Are you prepared for the upcoming implementation of ICD-10?
This month—January 2011—is the time Covered Entities should begin internal testing of Version 5010 standards for electronic claims of the new ICD-10 coding system. All payers, providers, and other Covered Entities under the Health Insurance Portability and Accountability Act (HIPAA) must move to ICD-10-PCS for inpatient hospital procedure coding by the October 1, 2013 deadline.
ICD-10 will allow for the collection of detailed information and has been used to code and classify mortality data in the United States from death certificates since January 1999.
With the current focus on electronic health records and collecting data to determine quality and cost in the health care system, ICD-10 is believed to be a better coding system to capture this information. With more than 68,000 available diagnosis codes and 72,600 available procedure codes, ICD-10 will provide very specific information, improve coding accuracy, and enriches the data available. Since many other countries currently use ICD-10, the movement to ICD-10 in the United States will allow for interoperability and the exchange of health data between the United States and other countries. The United Kingdom, Denmark, France, Australia, Belgium, Germany, and Canada have been using ICD-10 for reimbursement or case mix for more than 10 years.
On January 16, 2009, the Department of Health and Human Services (DHHS) published a final rule that will require all payers, providers, and other Covered Entities under the Health Insurance Portability and Accountability Act (HIPAA) of 1996 to move from ICD-9-CM Volumes 1 and 2 and ICD-9-CM Volume 3 that were first adopted as HIPAA code sets in 2000 to ICD-10-CM diagnosis coding and ICD-10-PCS for inpatient hospital procedure coding.
The ICD-9-CM code set is more than 30-years-old and the DHHS determined that the 16,000 procedure and diagnosis codes are insufficient to continue to allow for the addition of new codes and therefore concluded that ICD-9 is not a fully functioning code set. The ICD-9-CM codes do not allow for detailed information to support programs such as pay-for-performance (P4P) and other quality based measurements.

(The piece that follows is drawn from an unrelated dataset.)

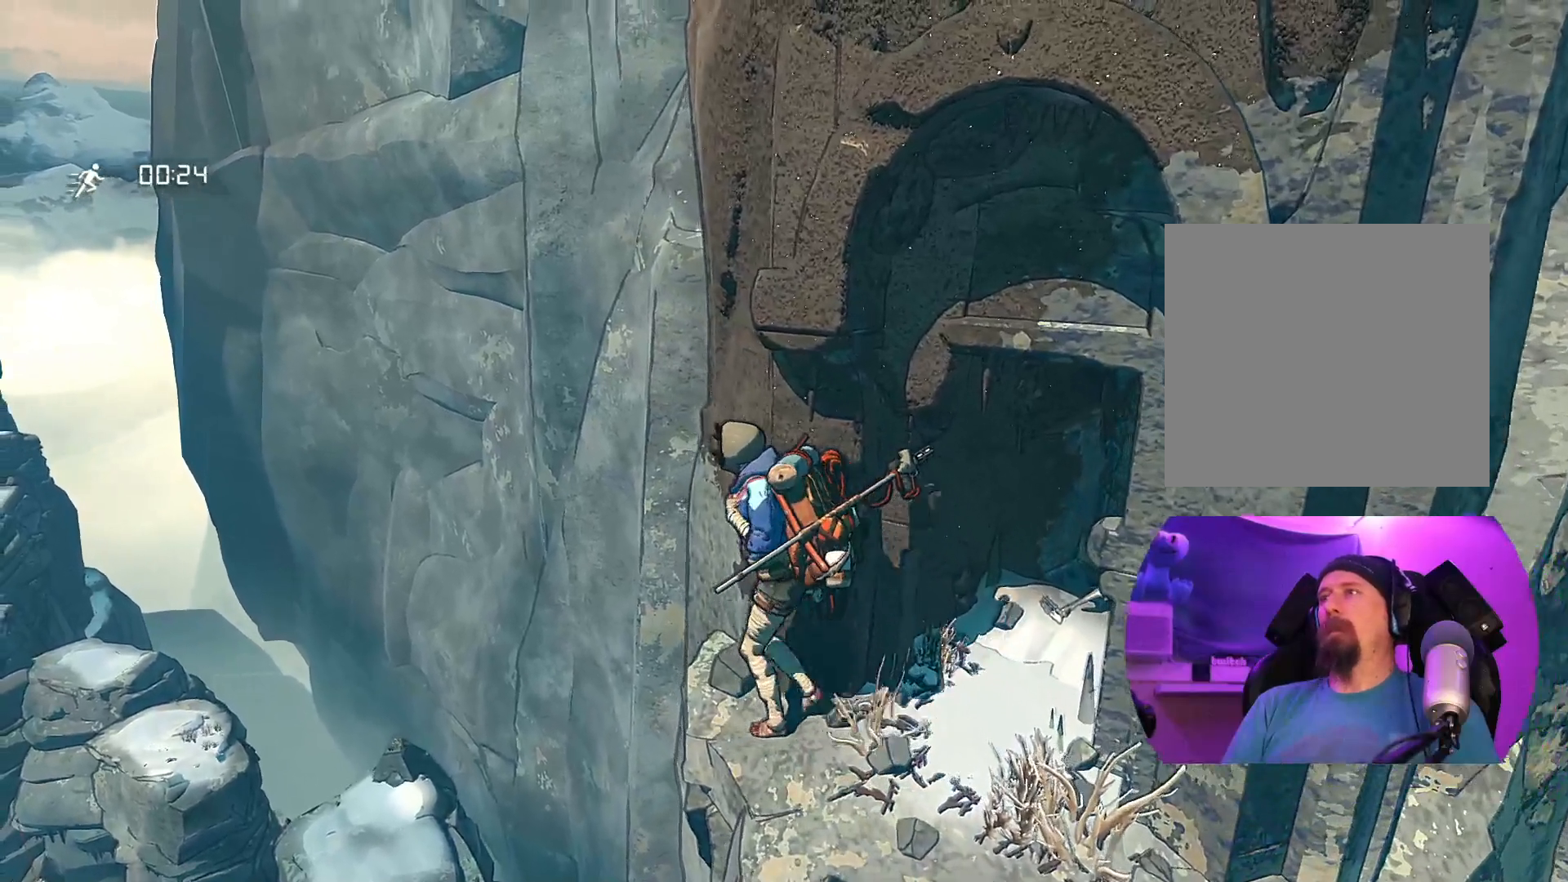
{"buttons": [], "left_stick": "down-right", "right_stick": "center", "events": [[17, "left_stick", "center"], [167, "left_stick", "down-right"]]}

The important date to remember for all covered entities is October 1, 2013 because claims for services provided on or after this date must use ICD-10 codes for medical diagnosis and inpatient procedures. Failure to implement ICD-10 timely may cause billing delays, increase claim rejections, and cash flow problems for some providers. However, payers, providers, and other covered entities should already be in the planning and testing stages for the October 1, 2013 deadline. January 2011 is the month that Covered Entities should begin internal testing because the current 4010/4010A1 standard cannot accommodate the use of the greatly expanded ICD-10 code sets. The final rule for 5010 implementation was published simultaneously with the ICD-10 final rule.
ICD-10 and 5010 resources are available from the Centers for Medicare and Medicaid Services at www.cms.gov/ICD10.